I'm trying to work out if there is a simple way to use nft to dynamically build a list of saddr and count the packets/bytes on each of them. I don't want to apply any limits on traffic - just measure it.

I know how to build a dynamic set and add discovered saddrs to it. but I'm failing to find any syntax which would allow me to add a counter for each saddr.

I know how to add a counter to the rule which adds saddrs to the set. ( not what I want though )

I know how to create and use an explicit counter for an individual named saddr.

I know I could use the knowledge I have already to create a dynamic set - examine it and then create individual rules for each saddr but it just seems there must be a better way to do this.

I see plenty of examples of connection limiting code which when listed suggest a count is available but none which seem directly applicable ( and none which seem to pass syntax checking by nft on my machine ).

I'm running this in a raspberry pi 4 ( raspbian buster ), kernel version 5.4.51 and nftables v0.9.0 (Fearless Fosdick)

I'm a complete nft beginner.

  • Welcome to U&L. if you post the code you have that works without the counter then someone may be able to guide you. Without that it's going to be a bit of a guess what's best.
    – bu5hman
    Sep 1, 2020 at 17:28

1 Answer 1


Multiple improvements about using counters with sets were added in nftables versions after 0.9.0.

0.9.1 is required for your intended use. If you want to save and restore those counters to their previous value (eg: during a reboot), then 0.9.4 should be used. 0.9.4 also allows to simplify syntax when pre-populating a set where every element should have a counter.

AIM OF THE EXERCISE >>
Write out the nftables question above word for word, from "I know how to build" up to and including "for each saddr.".

RECORDS SHOWN >>
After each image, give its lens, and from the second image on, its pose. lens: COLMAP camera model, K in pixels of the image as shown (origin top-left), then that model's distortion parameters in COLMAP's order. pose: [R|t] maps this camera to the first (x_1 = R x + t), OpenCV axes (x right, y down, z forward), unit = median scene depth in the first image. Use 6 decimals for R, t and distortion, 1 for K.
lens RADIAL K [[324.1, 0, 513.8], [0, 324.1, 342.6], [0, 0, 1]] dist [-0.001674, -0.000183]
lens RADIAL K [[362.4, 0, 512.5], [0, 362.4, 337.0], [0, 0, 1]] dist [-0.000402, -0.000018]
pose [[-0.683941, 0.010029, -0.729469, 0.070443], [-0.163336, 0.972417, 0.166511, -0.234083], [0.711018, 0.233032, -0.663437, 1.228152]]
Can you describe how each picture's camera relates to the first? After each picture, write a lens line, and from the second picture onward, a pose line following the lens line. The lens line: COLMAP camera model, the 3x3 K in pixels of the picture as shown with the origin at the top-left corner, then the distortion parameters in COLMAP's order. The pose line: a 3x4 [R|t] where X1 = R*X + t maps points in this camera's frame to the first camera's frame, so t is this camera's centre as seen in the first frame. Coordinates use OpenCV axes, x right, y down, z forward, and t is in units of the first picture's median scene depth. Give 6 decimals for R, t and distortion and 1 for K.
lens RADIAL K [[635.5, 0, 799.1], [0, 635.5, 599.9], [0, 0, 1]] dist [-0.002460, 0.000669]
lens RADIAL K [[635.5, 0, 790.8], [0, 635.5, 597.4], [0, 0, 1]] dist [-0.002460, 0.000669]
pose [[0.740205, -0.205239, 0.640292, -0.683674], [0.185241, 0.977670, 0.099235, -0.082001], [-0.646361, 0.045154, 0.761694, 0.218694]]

TASK ANSWER >>
I know how to build a dynamic set and add discovered saddrs to it. but I'm failing to find any syntax which would allow me to add a counter for each saddr.